2. The relationship between activation of inflammasome and reprogramming of immune cells in atherosclerosis. More discussion is necessary here.
AUTHORS: Following the Reviewer’s suggestion, we have now expanded on this aspect as follows (page 15, paragraph 3, lines 623 – 633): “The observed effects were found to be dependent on the NLRP3/IL-1β pathway, whereby the inflammasome-dependent cytokines, IL-1β and IL-18, were largely blunted in the serum of Western diet-fed Nlrp3−/−/Ldlr−/− mice compared to Ldlr−/− mice after 6 hours of LPS injection [Christ et al Cell 2018]. Collectively, these findings suggest a vital role of the NLRP3 inflammasome in the reprogramming of immune cells, particularly, with respect to Western diet feeding. Nonetheless, trained immunity and reprogramming in atherosclerosis is an emerging field of research (Riksen Nat Rev Cardiol 2023), thus, it is important to acknowledge that studies on atherosclerosis and related epigenetic modifications within clinical cases are scanty [Bekkering et al ATVB 2016, Bekkering et al Cell Metab. 2019]. Such future studies would assist in evaluating the transferability of insights gained from murine and in vitro models to clinical application in patients”.
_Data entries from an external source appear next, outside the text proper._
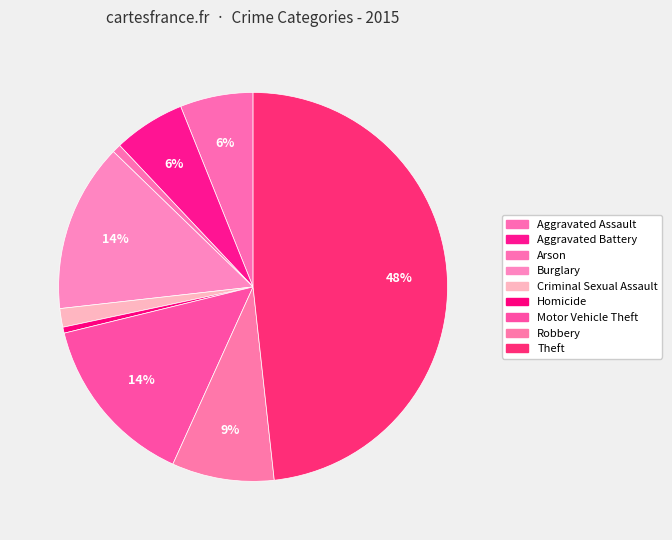

How many segments does this pie chart have?

9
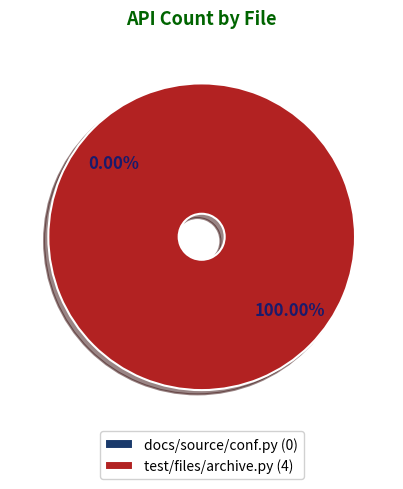

The test/files/archive.py slice represents 99% of the pie. True or false?

False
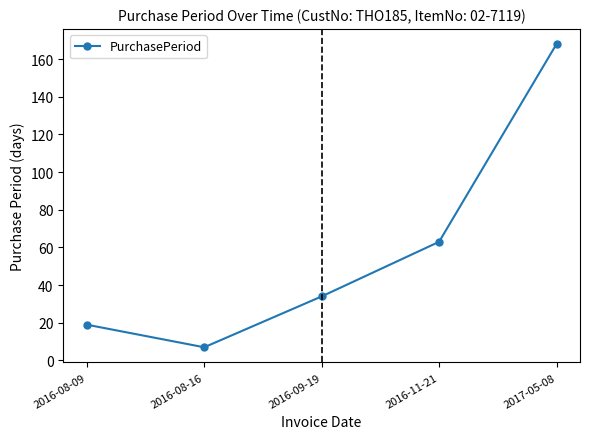

What is the average value?

58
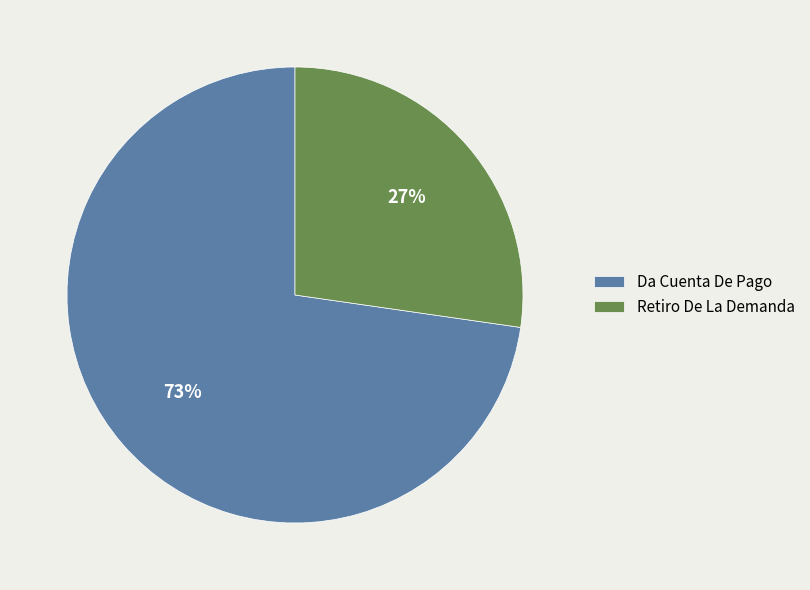

Approximately how many times larger is the value at Da Cuenta De Pago compared to Retiro De La Demanda?

2.7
Comments on the Quality of English Language
There are some spelling and grammar mistakes throughout the paper. The English language should be thoroughly edited and polished
AUTHORS: Thank you for drawing our attention to this. Following the Reviewer’s comment, we have corrected all typos, edited the language, and hope it has now become acceptable.
Round 2
Reviewer 3 Report
All of the previous reviews had been solved. I therefore recommend this paper to be publicized.